■ What you will do: Everything in the entries except the pictures must be duplicated exactly.

■ Given data:
* * * *
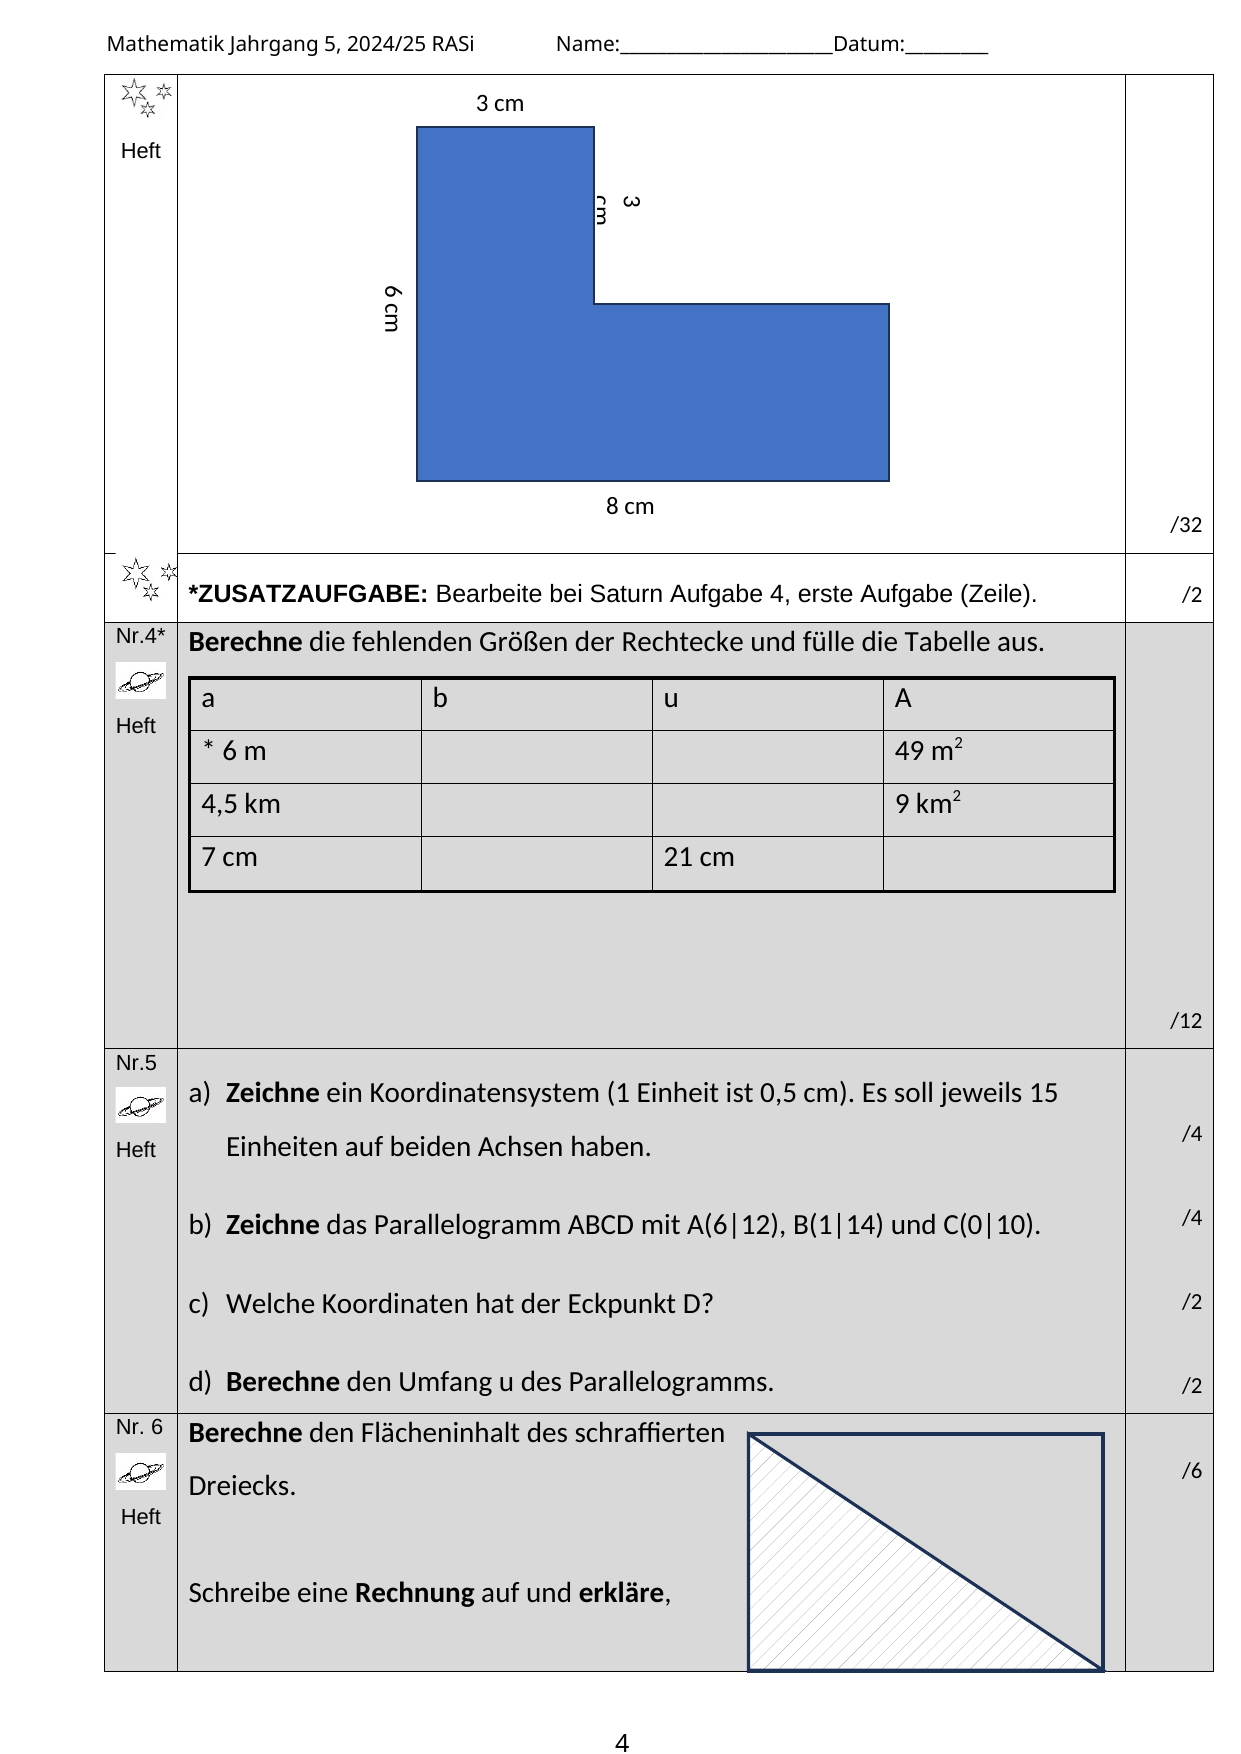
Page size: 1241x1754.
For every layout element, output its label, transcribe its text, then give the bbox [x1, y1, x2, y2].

table_cell Berechne die fehlenden Größen der Rechtecke und fülle die Tabelle aus. [178, 623, 1125, 1048]
table_cell /12 [1126, 623, 1213, 1048]
picture [115, 75, 176, 124]
table_cell /4 /4 /2 /2 [1126, 1049, 1213, 1413]
table_cell *ZUSATZAUFGABE: Bearbeite bei Saturn Aufgabe 4, erste Aufgabe (Zeile). [178, 554, 1125, 622]
table_cell /2 [1126, 554, 1213, 622]
picture [115, 1453, 166, 1490]
picture [115, 1087, 166, 1123]
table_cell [178, 1414, 1125, 1671]
table_cell Nr. 6 Heft [105, 1414, 177, 1671]
table_cell /6 [1126, 1414, 1213, 1671]
table_cell Nr.5 Heft [105, 1049, 177, 1413]
picture [115, 662, 166, 699]
table_cell [105, 554, 177, 622]
picture [115, 553, 177, 608]
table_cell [178, 75, 1125, 553]
table_cell Nr.4* Heft [105, 623, 177, 1048]
table_cell Zeichne ein Koordinatensystem (1 Einheit ist 0,5 cm). Es soll jeweils 15 Einheiten auf beiden Achsen haben. Zeichne das Parallelogramm ABCD mit A(6|12), B(1|14) und C(0|10). Welche Koordinaten hat der Eckpunkt D? Berechne den Umfang u des Parallelogramms. [178, 1049, 1125, 1413]
table_cell /12 _____ /32 [1126, 75, 1213, 553]
table_cell Nr.7 Heft [105, 75, 177, 553]
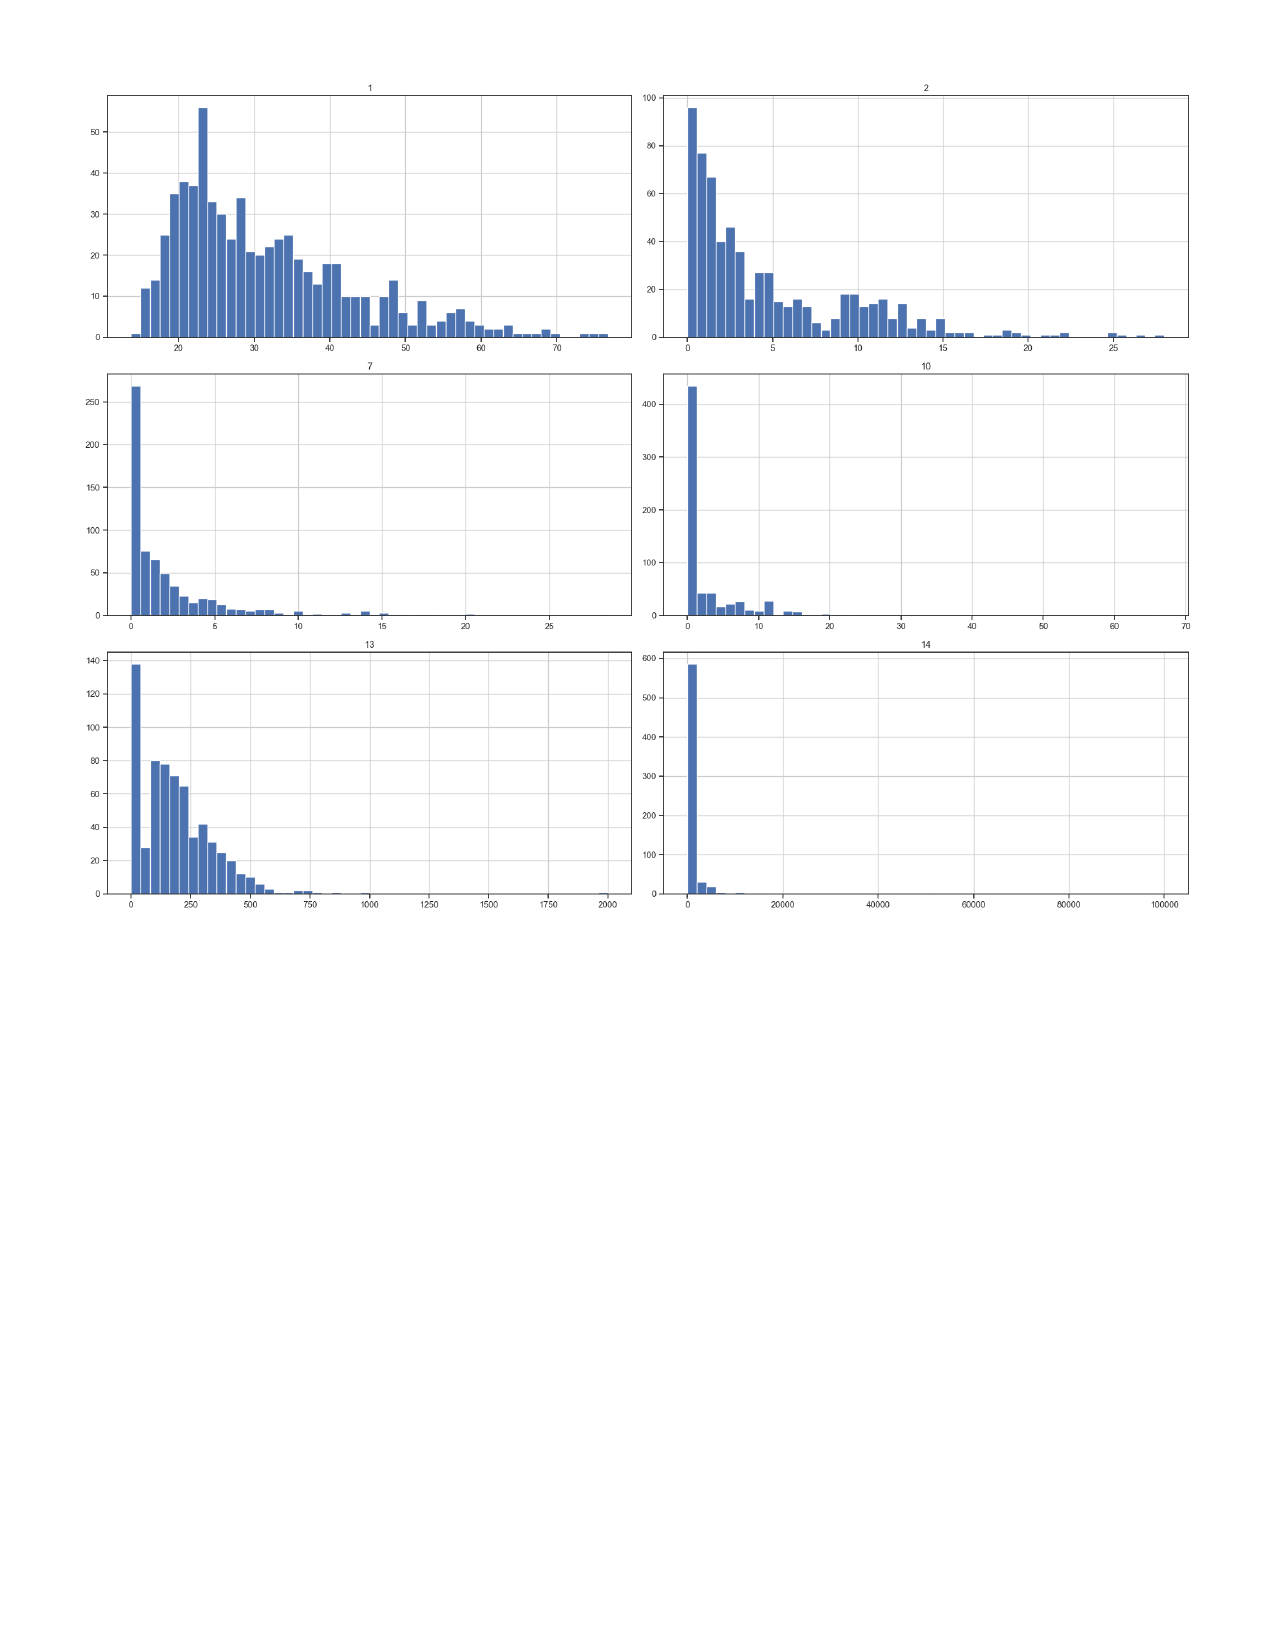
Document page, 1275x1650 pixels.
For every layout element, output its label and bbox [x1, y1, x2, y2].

picture [75, 75, 1200, 919]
* * * *
■ Written answer:
Page size: 1241x1754.
For every layout element, output its label, transcribe its text, then give the bbox [x1, y1, x2, y2].

table_cell Berechne die fehlenden Größen der Rechtecke und fülle die Tabelle aus. [178, 623, 1125, 1048]
table_cell /12 [1126, 623, 1213, 1048]
picture [115, 75, 176, 124]
table_cell /4 /4 /2 /2 [1126, 1049, 1213, 1413]
table_cell *ZUSATZAUFGABE: Bearbeite bei Saturn Aufgabe 4, erste Aufgabe (Zeile). [178, 554, 1125, 622]
table_cell /2 [1126, 554, 1213, 622]
picture [115, 1453, 166, 1490]
picture [115, 1087, 166, 1123]
table_cell [178, 1414, 1125, 1671]
table_cell Nr. 6 Heft [105, 1414, 177, 1671]
table_cell /6 [1126, 1414, 1213, 1671]
table_cell Nr.5 Heft [105, 1049, 177, 1413]
picture [115, 662, 166, 699]
table_cell [105, 554, 177, 622]
picture [115, 553, 177, 608]
table_cell [178, 75, 1125, 553]
table_cell Nr.4* Heft [105, 623, 177, 1048]
table_cell Zeichne ein Koordinatensystem (1 Einheit ist 0,5 cm). Es soll jeweils 15 Einheiten auf beiden Achsen haben. Zeichne das Parallelogramm ABCD mit A(6|12), B(1|14) und C(0|10). Welche Koordinaten hat der Eckpunkt D? Berechne den Umfang u des Parallelogramms. [178, 1049, 1125, 1413]
table_cell /12 _____ /32 [1126, 75, 1213, 553]
table_cell Nr.7 Heft [105, 75, 177, 553]
Document page, 1275x1650 pixels.
For every layout element, output its label and bbox [x1, y1, x2, y2].

picture [75, 75, 1200, 919]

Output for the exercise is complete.